** Start of TEXT **
2)  The rainfall data is highly variable - meaning that while the entire NW Kansas average may have been 20 inches, we easily could have had irrigation areas that only got 14 while other areas got 23.   

3)  The quality of rainfall is never known in the data.  You might get 20 inches of annual rain, but if it came in 5 hard rains of 4 inches each over a three hour period, most of it ran off and did not contribute to soil moisture conditions that would allow for reduced irrigation.

4)  Any water level change is a function of natural recharge and pumping withdrawals. While more rain generally means increased recharge (and reduced pumpage) it is not an exact relationship (see reason 3) above).

5)  Cropping is in constant flux and different crops affect withdrawals differently - both the timing and quantity.

6)  A late freeze in the Spring, hail, excessive insect or weed pressures all affect an irrigated crop and the amount of water applied.  It may rain 15 inches, but if a late Spring freeze takes out your corn crop, irrigation is greatly reduced that year.
** End of TEXT **
** Start of PROVIDED INFORMATION **
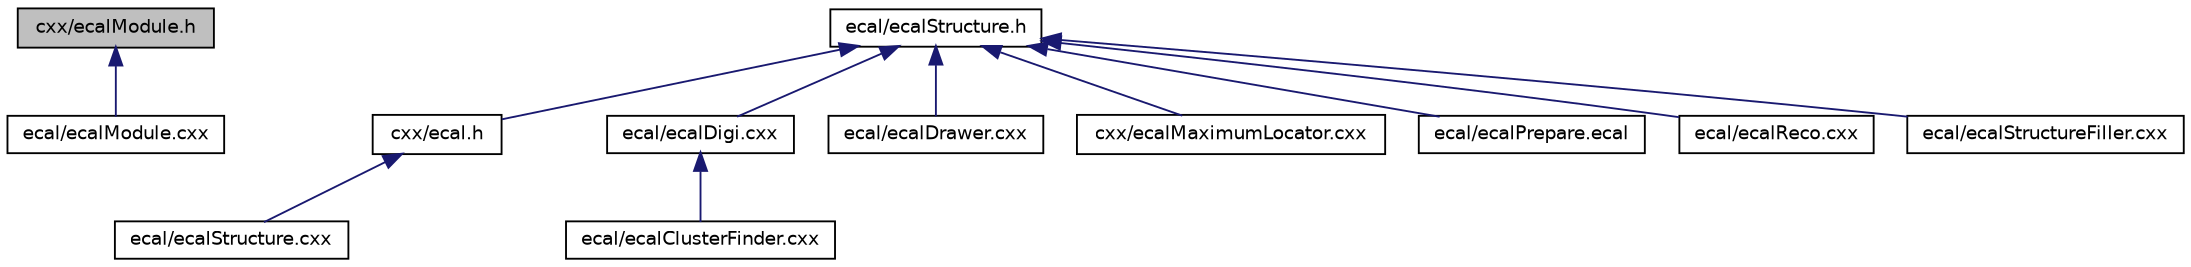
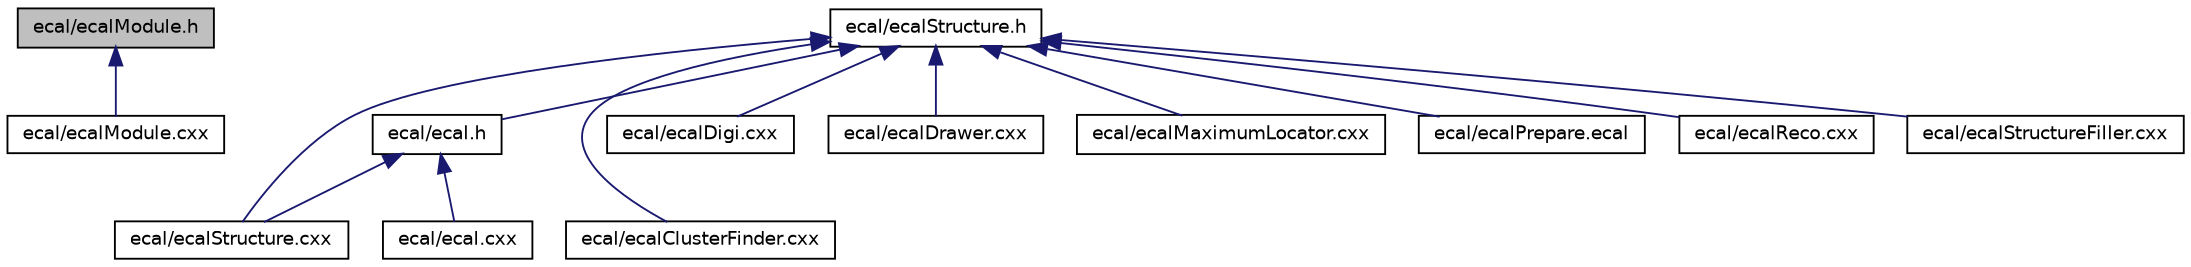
  digraph {
    node [color=black fillcolor=white fontname=Helvetica fontsize=10 shape=record style=filled]
    edge [color=midnightblue dir=back fontname=Helvetica fontsize=10 labelfontname=Helvetica labelfontsize=10 style=solid]
-   n1 [fillcolor=grey75 fontcolor=black height=0.2 label="cxx/ecalModule.h" width=0.4]
+   n1 [fillcolor=grey75 fontcolor=black height=0.2 label="ecal/ecalModule.h" width=0.4]
    n2 [height=0.2 label="ecal/ecalModule.cxx" width=0.4]
    n3 [height=0.2 label="ecal/ecalStructure.h" width=0.4]
-   n4 [height=0.2 label="cxx/ecal.h" width=0.4]
+   n4 [height=0.2 label="ecal/ecal.h" width=0.4]
    n5 [height=0.2 label="ecal/ecalStructure.cxx" width=0.4]
    n6 [height=0.2 label="ecal/ecalClusterFinder.cxx" width=0.4]
    n7 [height=0.2 label="ecal/ecalDigi.cxx" width=0.4]
    n8 [height=0.2 label="ecal/ecalDrawer.cxx" width=0.4]
-   n9 [height=0.2 label="cxx/ecalMaximumLocator.cxx" width=0.4]
+   n9 [height=0.2 label="ecal/ecalMaximumLocator.cxx" width=0.4]
    n10 [height=0.2 label="ecal/ecalPrepare.ecal" width=0.4]
    n11 [height=0.2 label="ecal/ecalReco.cxx" width=0.4]
    n12 [height=0.2 label="ecal/ecalStructureFiller.cxx" width=0.4]
+   n13 [height=0.2 label="ecal/ecal.cxx" width=0.4]
    n1 -> n2
    n3 -> n4
-   n7 -> n6
+   n3 -> n5
+   n3 -> n6
    n3 -> n7
    n3 -> n8
    n3 -> n9
    n3 -> n10
    n3 -> n11
    n3 -> n12
    n4 -> n5
+   n4 -> n13
  }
** End of PROVIDED INFORMATION **
PROBLEM 1:
Answer these questions from the passage on rainfall and irrigation.
(a) What average annual rainfall is given for the whole of NW Kansas?
(b) In the example of hard rains, how many rains fell, and how many inches did each bring?
(c) Which two aspects of withdrawals do different crops affect?
PROBLEM 2: Write out the passage on rainfall and irrigation from "4)  Any water" up to and including "reason 3) above).".

WORKED ANSWER 1:
(a) 20 inches
(b) 5 rains of 4 inches each
(c) Timing and quantity

WORKED ANSWER 2:
4)  Any water level change is a function of natural recharge and pumping withdrawals. While more rain generally means increased recharge (and reduced pumpage) it is not an exact relationship (see reason 3) above).